START Passage shown
Australian polls have plummeted, and the credibility gap I mentioned earlier has already translated into votes. Whether people agree or disagree with the Emissions Trading Scheme, no one is impressed when a leader hypes something in the most hyperbolic and inflammatory terms, then bails suddenly, as if it was not a big deal.
The front page of The Australian today:
KEVIN Rudd’s personal standing has taken a hammering after his decision to dump his climate change policy last week, and for the first time since 2006 the Coalition has an election-winning lead.
Curiously, while the Labor Party dropped 8%, the Greens primary vote (10%) didn’t pick up a single point. The Coalition (the main opposition) gained just 3% (to 43%), so most of the rest of the disillusioned voters went to “others and independents”. All the commentators are writing it up to the “Climate” issue.
END Passage shown
START Available data
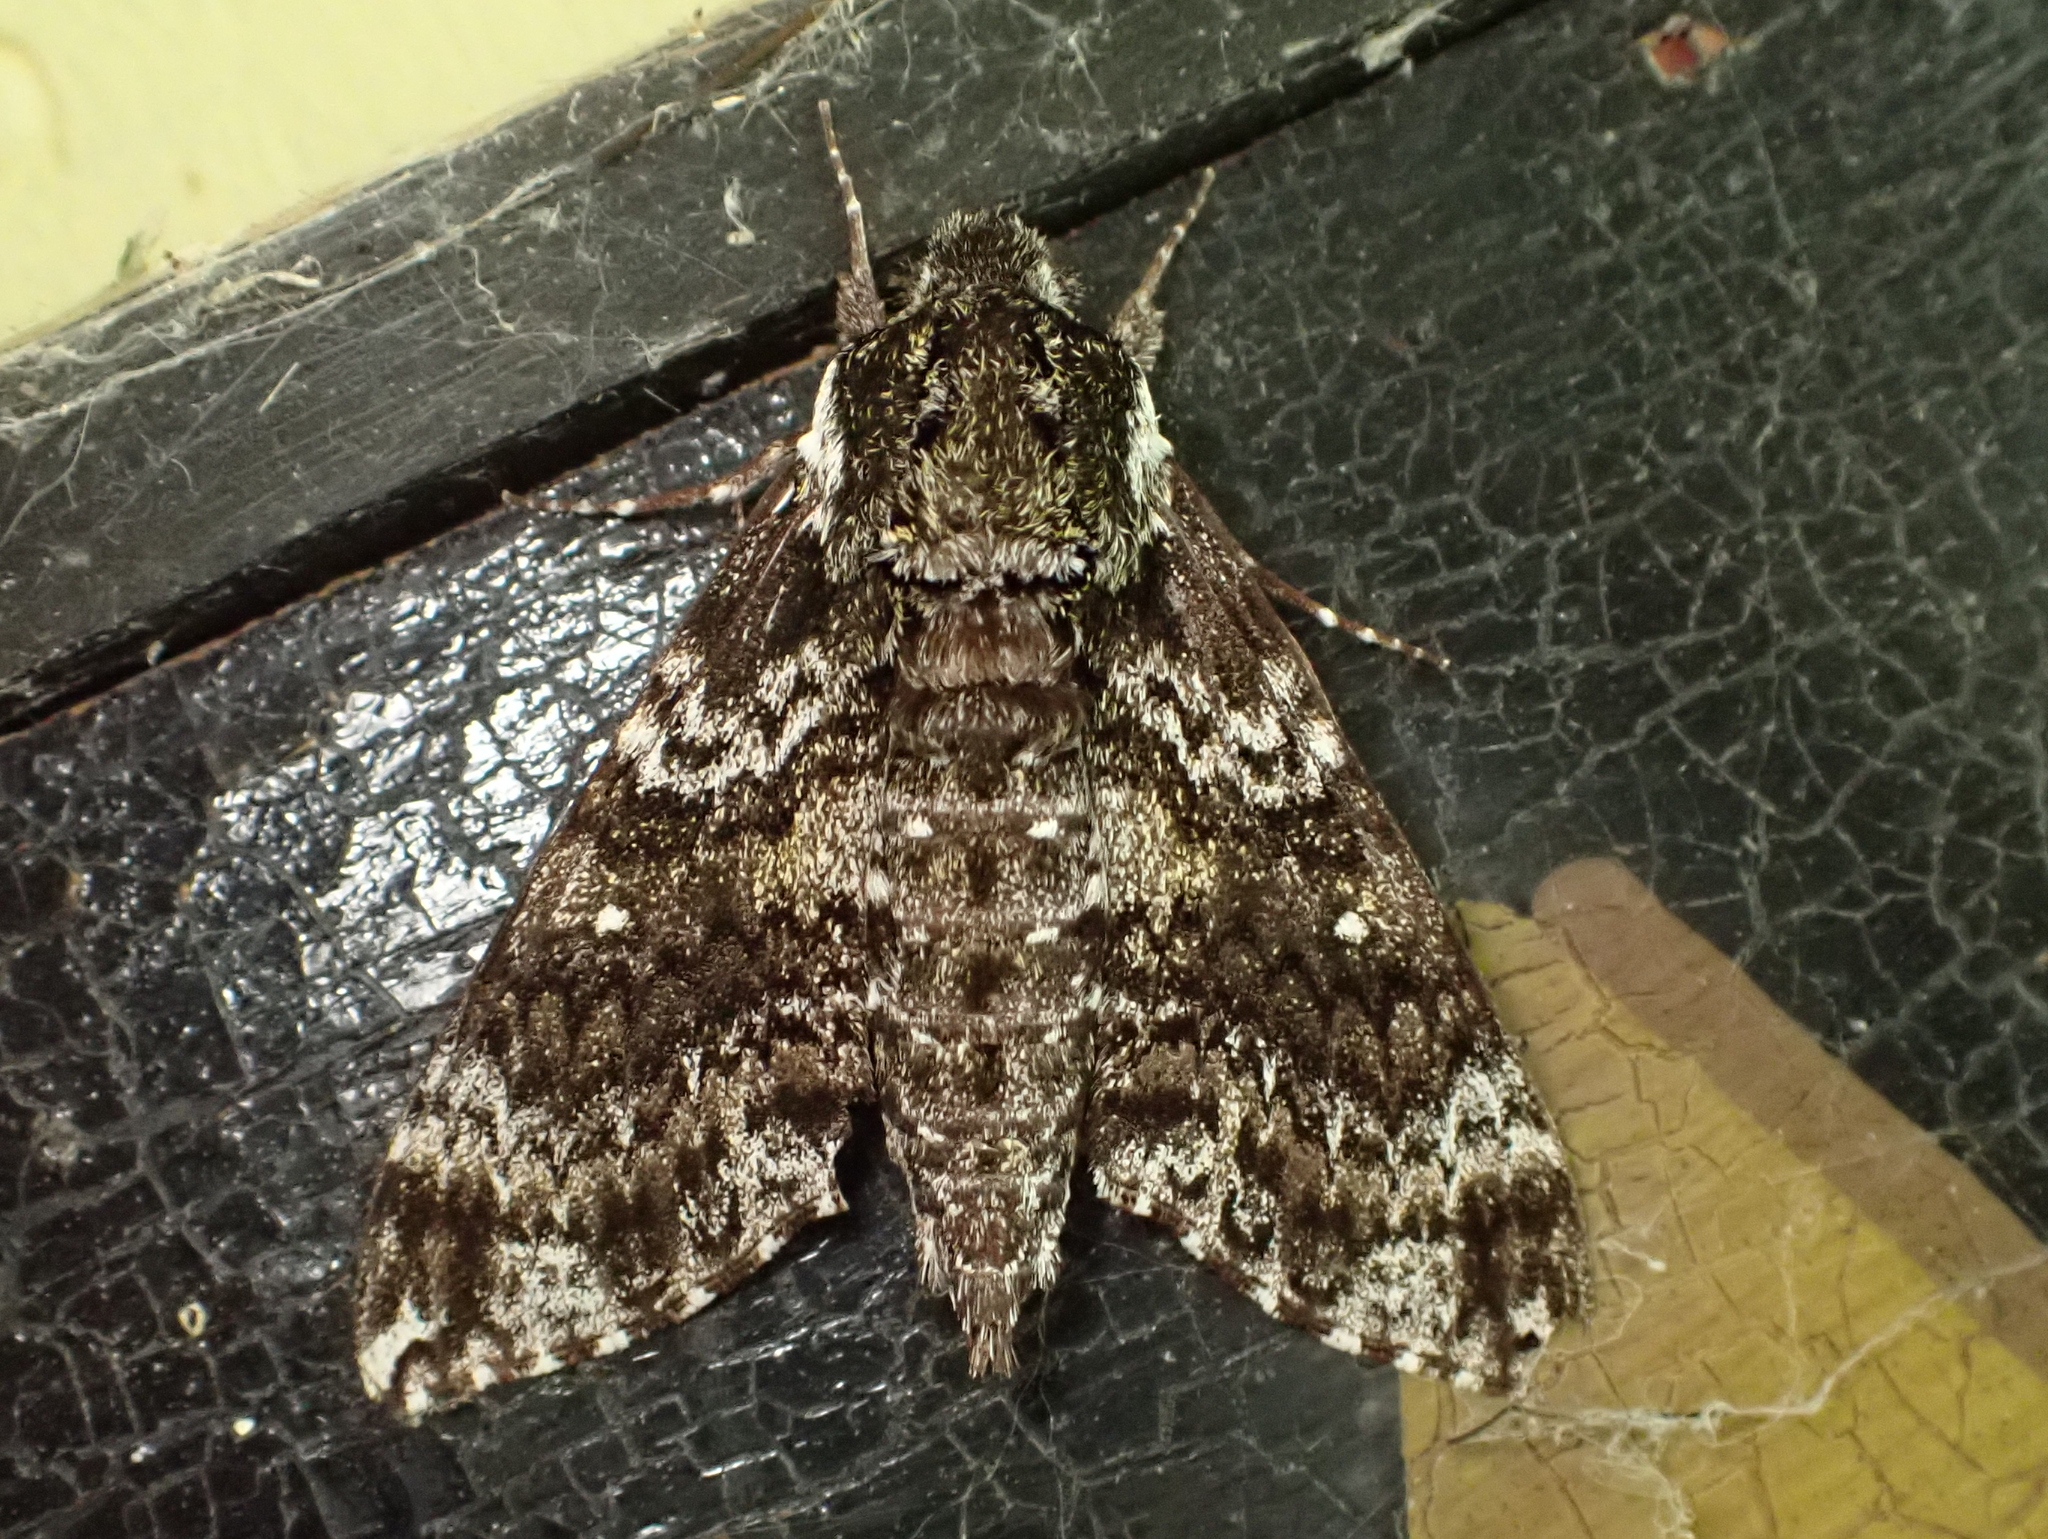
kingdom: Animalia
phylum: Arthropoda
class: Insecta
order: Lepidoptera
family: Sphingidae
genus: Dolba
END Available data
> Problems and tasks
1. List every percentage figure given in the passage on Australian polls.
2. Duplicate the passage on Australian polls from "Australian polls have" to "a big deal.".
3. Answer these questions from the passage on Australian polls.
(a) Which newspaper's front page is quoted?
(b) Since what year had the Coalition not held an election-winning lead?
(c) What was the Greens' primary vote?
The listing comes from a source unrelated to the passage on Australian polls.

> Solutions
1. 8%, 10%, 3%, 43%

2.
Australian polls have plummeted, and the credibility gap I mentioned earlier has already translated into votes. Whether people agree or disagree with the Emissions Trading Scheme, no one is impressed when a leader hypes something in the most hyperbolic and inflammatory terms, then bails suddenly, as if it was not a big deal.

3.
(a) The Australian
(b) 2006
(c) 10%